Nau.ch: Die Bedeutung des Wortes «Mohr» wird häufig mit dem berndeutschen «Moore» (das Mutterschwein) vermischt. Können Sie die beiden Wörtervoneinander abgrenzen, aus sprachwissenschaftlicher Sicht?

Luise Kempf: Laut Pfeifers etymologischem Lexikon geht «Mohr» auf althochdeutsch «mōr» (8. Jh.) zurück, seinerseits entlehnt aus lat. Maurus ‘Bewohner der nordafrikanischen Provinz Mauretanien’. Später bezeichnete es auch allgemein ‘Mensch mit dunkler Hautfarbe’ und ab dem 16. Jh. ausschliesslich ‘Schwarzafrikaner’.

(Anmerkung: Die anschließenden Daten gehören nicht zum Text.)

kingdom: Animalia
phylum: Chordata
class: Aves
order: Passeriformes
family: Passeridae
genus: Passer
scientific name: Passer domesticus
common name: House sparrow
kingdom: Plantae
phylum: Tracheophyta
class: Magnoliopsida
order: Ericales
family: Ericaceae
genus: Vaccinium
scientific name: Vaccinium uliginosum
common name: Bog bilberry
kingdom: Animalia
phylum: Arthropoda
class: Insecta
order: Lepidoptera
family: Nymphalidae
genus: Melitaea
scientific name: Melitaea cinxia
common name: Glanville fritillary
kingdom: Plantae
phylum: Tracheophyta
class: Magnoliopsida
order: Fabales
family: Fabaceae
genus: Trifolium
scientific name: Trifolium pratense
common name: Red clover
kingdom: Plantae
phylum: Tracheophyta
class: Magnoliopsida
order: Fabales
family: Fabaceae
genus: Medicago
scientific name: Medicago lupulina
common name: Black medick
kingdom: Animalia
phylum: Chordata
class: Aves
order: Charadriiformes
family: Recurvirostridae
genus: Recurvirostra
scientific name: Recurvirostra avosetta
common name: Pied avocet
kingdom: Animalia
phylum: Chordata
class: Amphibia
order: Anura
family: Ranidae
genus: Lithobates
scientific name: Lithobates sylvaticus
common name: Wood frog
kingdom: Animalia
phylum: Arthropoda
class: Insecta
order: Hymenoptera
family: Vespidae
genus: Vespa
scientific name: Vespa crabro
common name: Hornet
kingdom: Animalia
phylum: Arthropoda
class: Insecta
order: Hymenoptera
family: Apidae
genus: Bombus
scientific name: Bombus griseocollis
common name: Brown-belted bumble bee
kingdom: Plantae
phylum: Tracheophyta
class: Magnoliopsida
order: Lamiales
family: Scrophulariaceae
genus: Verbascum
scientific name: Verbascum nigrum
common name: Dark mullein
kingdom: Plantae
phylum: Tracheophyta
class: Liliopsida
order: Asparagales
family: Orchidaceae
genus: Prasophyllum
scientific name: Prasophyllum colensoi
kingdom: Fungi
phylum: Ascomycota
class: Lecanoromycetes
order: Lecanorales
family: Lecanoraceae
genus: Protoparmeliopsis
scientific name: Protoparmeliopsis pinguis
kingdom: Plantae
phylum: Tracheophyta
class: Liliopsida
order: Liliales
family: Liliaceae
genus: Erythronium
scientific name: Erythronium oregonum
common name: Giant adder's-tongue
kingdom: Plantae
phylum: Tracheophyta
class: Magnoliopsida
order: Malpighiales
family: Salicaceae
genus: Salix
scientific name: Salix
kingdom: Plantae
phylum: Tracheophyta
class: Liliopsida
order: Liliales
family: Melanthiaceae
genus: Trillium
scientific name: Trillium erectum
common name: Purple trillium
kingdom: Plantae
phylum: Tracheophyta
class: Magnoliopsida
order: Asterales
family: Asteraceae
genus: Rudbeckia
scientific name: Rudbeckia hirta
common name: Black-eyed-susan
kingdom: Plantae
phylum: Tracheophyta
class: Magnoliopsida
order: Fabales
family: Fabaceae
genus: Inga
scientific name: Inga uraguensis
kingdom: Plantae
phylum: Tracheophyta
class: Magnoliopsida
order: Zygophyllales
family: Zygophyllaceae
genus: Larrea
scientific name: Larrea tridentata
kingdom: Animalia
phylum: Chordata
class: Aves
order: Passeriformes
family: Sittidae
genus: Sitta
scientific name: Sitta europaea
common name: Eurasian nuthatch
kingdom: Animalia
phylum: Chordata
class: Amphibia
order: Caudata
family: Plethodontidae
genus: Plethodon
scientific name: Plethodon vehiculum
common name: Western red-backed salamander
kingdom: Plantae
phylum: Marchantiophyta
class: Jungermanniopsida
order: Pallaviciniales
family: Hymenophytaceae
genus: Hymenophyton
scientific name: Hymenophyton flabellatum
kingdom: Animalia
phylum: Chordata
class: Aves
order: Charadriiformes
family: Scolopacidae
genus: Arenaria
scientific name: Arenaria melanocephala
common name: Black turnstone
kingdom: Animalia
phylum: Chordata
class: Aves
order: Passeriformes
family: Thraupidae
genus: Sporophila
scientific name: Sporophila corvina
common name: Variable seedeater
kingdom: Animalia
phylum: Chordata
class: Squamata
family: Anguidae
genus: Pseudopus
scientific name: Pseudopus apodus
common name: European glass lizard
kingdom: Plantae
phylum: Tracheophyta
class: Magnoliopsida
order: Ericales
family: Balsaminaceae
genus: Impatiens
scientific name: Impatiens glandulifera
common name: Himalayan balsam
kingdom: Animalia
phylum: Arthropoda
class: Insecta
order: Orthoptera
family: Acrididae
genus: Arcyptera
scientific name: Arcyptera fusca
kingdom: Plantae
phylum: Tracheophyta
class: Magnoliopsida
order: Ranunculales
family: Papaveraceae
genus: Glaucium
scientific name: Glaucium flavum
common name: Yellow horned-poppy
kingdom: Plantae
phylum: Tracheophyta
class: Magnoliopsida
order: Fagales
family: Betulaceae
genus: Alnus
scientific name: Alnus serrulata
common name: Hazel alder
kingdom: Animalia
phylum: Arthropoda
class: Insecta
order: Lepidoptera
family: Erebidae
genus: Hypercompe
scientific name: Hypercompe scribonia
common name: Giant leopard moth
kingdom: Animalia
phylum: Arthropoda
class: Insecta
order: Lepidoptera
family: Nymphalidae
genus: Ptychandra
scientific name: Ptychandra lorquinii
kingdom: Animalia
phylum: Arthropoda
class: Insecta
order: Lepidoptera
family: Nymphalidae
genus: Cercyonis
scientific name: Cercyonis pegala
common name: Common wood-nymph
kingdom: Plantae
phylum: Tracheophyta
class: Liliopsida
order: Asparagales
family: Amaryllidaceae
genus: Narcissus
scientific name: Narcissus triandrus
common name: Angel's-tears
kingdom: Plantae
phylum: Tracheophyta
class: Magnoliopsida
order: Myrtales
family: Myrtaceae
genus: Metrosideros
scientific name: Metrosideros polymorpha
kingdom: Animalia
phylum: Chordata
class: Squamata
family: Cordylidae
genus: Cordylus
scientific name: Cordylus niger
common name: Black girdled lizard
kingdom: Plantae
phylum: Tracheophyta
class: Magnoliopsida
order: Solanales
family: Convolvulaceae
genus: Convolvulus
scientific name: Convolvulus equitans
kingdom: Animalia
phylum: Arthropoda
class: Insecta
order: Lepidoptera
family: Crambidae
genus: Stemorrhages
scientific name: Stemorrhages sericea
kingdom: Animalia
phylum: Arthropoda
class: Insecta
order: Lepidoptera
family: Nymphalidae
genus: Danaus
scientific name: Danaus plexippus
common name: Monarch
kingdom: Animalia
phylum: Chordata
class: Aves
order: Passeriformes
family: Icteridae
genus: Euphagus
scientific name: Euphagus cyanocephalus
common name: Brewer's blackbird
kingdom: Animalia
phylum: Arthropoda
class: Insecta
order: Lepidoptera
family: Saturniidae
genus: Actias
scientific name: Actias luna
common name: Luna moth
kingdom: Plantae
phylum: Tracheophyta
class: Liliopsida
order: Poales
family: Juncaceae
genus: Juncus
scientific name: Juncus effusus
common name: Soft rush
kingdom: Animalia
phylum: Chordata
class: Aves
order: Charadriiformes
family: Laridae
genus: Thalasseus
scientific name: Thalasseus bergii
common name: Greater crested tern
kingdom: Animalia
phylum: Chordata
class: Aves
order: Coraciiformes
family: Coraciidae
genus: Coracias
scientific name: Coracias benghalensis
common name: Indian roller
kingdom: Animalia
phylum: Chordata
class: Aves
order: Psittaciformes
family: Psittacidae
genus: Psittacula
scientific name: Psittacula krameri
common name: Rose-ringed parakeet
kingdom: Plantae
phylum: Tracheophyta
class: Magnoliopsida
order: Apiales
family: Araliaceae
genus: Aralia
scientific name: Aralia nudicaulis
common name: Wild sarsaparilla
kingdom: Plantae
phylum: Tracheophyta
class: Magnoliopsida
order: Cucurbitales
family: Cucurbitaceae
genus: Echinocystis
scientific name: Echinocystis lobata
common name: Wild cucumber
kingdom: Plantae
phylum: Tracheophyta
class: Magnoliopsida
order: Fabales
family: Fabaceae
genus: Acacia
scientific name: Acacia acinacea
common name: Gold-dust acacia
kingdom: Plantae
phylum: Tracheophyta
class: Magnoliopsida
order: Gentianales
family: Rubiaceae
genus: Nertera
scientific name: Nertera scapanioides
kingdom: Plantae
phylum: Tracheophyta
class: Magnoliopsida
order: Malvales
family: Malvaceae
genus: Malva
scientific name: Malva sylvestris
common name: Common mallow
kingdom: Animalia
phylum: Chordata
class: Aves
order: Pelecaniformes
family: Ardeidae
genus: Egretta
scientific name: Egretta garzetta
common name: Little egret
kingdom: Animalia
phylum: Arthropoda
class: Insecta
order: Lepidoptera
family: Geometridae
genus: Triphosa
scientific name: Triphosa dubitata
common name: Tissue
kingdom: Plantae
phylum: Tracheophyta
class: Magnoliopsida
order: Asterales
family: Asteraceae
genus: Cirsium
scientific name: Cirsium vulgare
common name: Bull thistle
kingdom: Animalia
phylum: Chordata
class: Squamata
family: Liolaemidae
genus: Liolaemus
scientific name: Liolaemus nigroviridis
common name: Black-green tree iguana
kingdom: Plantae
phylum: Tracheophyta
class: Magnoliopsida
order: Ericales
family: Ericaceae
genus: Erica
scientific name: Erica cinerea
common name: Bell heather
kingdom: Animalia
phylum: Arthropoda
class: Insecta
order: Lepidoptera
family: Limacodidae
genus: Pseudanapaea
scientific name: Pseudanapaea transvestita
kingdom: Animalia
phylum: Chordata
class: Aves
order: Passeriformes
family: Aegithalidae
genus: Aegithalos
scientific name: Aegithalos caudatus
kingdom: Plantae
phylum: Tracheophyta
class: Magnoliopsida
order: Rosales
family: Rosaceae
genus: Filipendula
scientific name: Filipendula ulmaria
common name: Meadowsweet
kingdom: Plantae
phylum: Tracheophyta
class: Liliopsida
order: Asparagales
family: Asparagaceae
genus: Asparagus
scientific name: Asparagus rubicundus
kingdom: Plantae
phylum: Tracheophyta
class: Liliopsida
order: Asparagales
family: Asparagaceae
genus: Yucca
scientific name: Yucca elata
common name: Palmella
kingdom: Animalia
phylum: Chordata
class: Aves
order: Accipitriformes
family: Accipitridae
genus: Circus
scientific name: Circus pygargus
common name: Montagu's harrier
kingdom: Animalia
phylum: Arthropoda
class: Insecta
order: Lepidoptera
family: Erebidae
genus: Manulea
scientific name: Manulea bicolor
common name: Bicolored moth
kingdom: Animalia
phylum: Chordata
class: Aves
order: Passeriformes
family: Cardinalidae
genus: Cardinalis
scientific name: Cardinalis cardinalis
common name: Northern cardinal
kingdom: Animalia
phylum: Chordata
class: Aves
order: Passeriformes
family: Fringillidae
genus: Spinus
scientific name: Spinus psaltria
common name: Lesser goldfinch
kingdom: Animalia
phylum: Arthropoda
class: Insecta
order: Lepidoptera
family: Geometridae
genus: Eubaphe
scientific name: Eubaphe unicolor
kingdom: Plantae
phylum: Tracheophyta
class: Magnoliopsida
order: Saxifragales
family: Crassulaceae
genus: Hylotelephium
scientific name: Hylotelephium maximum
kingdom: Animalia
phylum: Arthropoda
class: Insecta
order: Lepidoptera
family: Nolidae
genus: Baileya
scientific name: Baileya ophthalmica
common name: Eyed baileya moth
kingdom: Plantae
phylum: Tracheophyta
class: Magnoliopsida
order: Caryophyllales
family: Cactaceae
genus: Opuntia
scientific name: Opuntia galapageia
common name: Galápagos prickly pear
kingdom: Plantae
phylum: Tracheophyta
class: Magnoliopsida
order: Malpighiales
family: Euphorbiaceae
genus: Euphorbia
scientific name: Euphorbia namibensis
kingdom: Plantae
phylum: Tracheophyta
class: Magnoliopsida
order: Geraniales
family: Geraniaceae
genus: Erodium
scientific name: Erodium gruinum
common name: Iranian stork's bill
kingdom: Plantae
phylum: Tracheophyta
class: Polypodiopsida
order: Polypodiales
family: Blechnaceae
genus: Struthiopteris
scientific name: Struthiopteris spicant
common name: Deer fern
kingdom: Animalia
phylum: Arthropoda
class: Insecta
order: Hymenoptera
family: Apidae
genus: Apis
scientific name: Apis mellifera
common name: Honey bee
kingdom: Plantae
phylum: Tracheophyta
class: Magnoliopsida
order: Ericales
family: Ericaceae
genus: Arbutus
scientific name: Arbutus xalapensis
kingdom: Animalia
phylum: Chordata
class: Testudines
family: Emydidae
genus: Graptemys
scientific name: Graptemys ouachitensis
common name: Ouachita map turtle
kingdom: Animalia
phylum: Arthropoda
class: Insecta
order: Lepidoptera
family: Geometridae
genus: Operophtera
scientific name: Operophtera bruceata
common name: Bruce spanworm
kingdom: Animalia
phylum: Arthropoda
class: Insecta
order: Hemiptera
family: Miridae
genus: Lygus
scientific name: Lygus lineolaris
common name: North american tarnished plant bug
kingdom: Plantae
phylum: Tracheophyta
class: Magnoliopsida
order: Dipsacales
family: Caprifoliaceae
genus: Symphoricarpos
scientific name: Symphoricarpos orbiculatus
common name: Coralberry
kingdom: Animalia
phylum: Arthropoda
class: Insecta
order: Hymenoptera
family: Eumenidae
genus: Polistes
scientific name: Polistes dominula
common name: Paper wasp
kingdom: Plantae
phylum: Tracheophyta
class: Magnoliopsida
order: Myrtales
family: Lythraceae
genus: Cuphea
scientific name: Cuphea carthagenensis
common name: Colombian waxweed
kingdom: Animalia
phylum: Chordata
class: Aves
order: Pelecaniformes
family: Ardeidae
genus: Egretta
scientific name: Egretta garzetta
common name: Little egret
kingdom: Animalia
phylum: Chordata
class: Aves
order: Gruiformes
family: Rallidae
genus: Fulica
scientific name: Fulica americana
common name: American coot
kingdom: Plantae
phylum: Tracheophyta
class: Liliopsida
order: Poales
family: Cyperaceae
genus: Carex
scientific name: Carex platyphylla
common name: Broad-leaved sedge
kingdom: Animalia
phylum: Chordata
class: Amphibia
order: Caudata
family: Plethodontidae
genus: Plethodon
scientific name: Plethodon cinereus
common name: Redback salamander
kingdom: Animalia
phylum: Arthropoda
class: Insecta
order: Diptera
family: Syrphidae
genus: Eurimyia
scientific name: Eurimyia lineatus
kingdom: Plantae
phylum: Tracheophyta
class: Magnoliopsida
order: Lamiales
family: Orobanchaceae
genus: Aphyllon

Zum berndeutschen Begriff «Moore» findet sich im Grimmschen Wörterbuch die Auskunft, dass das Wort auf mittelhochdeutsch «môre» zurückgehe und wohl tatsächlich mit «Mohr» verwandt sei, denn es sei ursprünglich für schwarze Sauen verwendet worden.

Weiter heisst es, dass das Wort «die Mor(e)» noch in verschiedenen alemannischen Mundarten lebendig sei für das 'Mutterschwein' «auch im bildlichen Gebrauch» oder für eine «unsittliche oder unflätige Weibsperson». Diese Bemerkung bezieht sich aber auf die Mitte des 19. Jahrhunderts.

*Das Interview wurde schriftlich geführt.